A really cool aspect about being here at a real-life, actual Wycliffe office/center (the Jaars headquarters in North Carolina) is that we get access to all kinds of extra resources while we’re here. One of those resources is the clinic here on the center. The medical professionals who work there provide a great deal of medical services to Wycliffe and other missionaries as they make their way through the area. They also provide training to those of us who are going out to the field.
This week, our course offered the chance to learn how to do certain medical-related tasks that might be useful on the field. Specifically, we learned how to do Malaria blood smear slides and how to use sutures to give stitches (on chicken pieces!). There were only a few of us who were interested (basically, me, and a couple who are going to Papua New Guinea), but it was really cool.
[NOTE: for those of you who think this content might make you a bit squeamish, I’ve kept the photos under the jump.]
We started off doing the Malaria blood smear slides. There were three of us, so we were each able to prepare a slide for someone else. It’s a pretty simple procedure–anyone who’s ever tested blood sugar levels will find it very similar.
Step one is to prick a finger, so that we can get a couple drops of blood for the smearing. Above, my classmates, John & Kristi Craig are starting to prepare Kristi’s slide. After that, you simply make a “thin” smear and a “thick” smear on a glass slide.

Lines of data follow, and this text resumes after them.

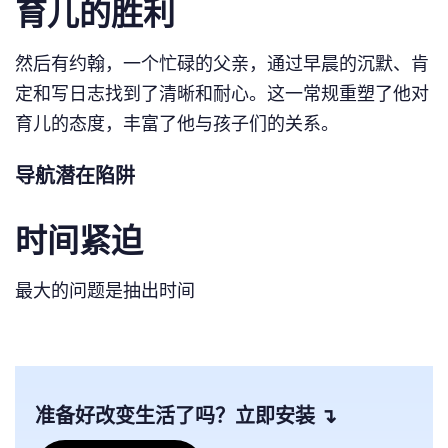
育儿的胜利
然后有约翰，一个忙碌的父亲，通过早晨的沉默、肯
定和写日志找到了清晰和耐心。这一常规重塑了他对
育儿的态度，丰富了他与孩子们的关系。
导航潜在陷阱
时间紧迫
最大的问题是抽出时间
准备好改变生活了吗？立即安装 ↴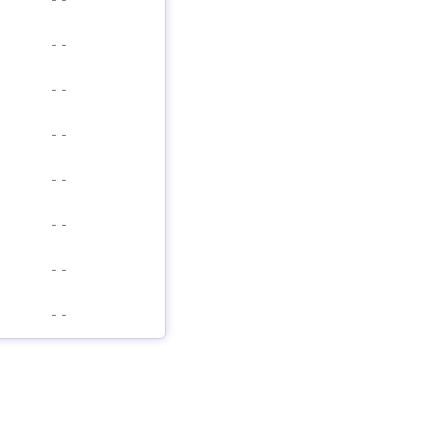
-
-
-
-
-
-
-
-
-
-
-
-
-
-
-
-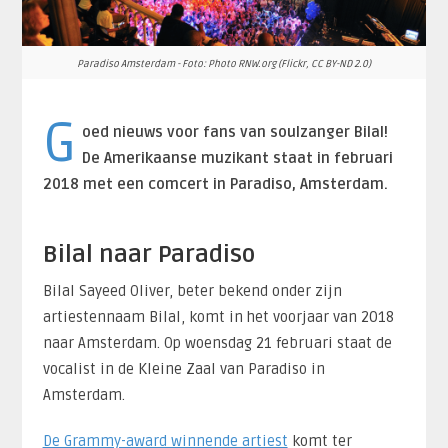
Paradiso Amsterdam - Foto: Photo RNW.org (Flickr, CC BY-ND 2.0)
G
oed nieuws voor fans van soulzanger Bilal!
De Amerikaanse muzikant staat in februari
2018 met een comcert in Paradiso, Amsterdam.
Bilal naar Paradiso
Bilal Sayeed Oliver, beter bekend onder zijn
artiestennaam Bilal, komt in het voorjaar van 2018
naar Amsterdam. Op woensdag 21 februari staat de
vocalist in de Kleine Zaal van Paradiso in
Amsterdam.
De Grammy-award winnende artiest
komt ter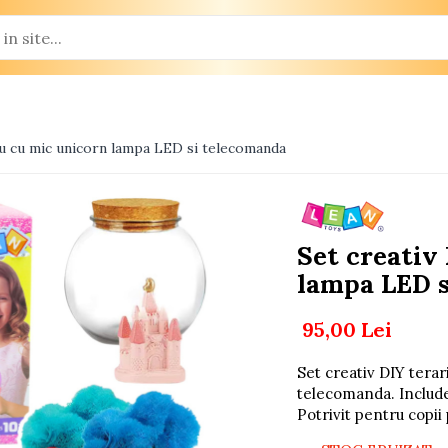
iu cu mic unicorn lampa LED si telecomanda
Set creativ
lampa LED 
95,00 Lei
Set creativ DIY terar
telecomanda. Include 
Potrivit pentru copii 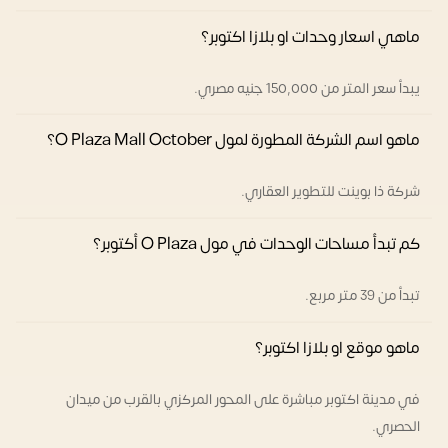
ماهي اسعار وحدات او بلازا اكتوبر؟
يبدأ سعر المتر من 150,000 جنيه مصري.
ماهو اسم الشركة المطورة لمول O Plaza Mall October؟
شركة ذا بوينت للتطوير العقاري.
كم تبدأ مساحات الوحدات في مول O Plaza أكتوبر؟
تبدأ من 39 متر مربع.
ماهو موقع او بلازا اكتوبر؟
في مدينة اكتوبر مباشرة على المحور المركزي بالقرب من ميدان
الحصري.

Once it dries, you send it off to whomever it is that “reads” your slide to confirm Malaria. Simple, simple.
The next step we worked on was to practice how to use sutures to close a wound (basically, how to give stitches). Wisely, our instructor didn’t want us to practice this skill on each other, so we used chicken thighs instead. We learned sterile practices, how to anesthetize the wound, how to use the sutures to stitch the wound, and, finally how to remove them.
After we talked about the process, and watched our instructor go through the whole process, we were allowed to practice ourselves. Unfortunately, because I was elbow-deep in chicken and sterile gloves, I didn’t get any photos of my own chicken. I did, however, manage to get a few shots of Kristi and John working through the process.
Being able to give someone or something stitches is one of those Worst Case Scenario skills–it’s good to know how to do it, but you hope you never have to do it. Honestly, though, in our work, in many of the places God calls us to, it may mean the difference between living and dying, or at least living well, as a whole body, and living less-well, as a less-than-whole body.
And I’m grateful to God that I have the opportunity to learn these kinds of skills alongside everything else that He’s teaching us through this training program.
This is great! They didn’t offer this when we went through ICC. Love your photos 🙂
Thank you, Heather…it was WAY too much fun sewing up the chicken–in another realm, I could’ve totally rocked being a medical professional. And, we’re trying hard to make visually interesting photos while we’re here…and not just show the same people sitting in the same classroom every day. Glad you like them!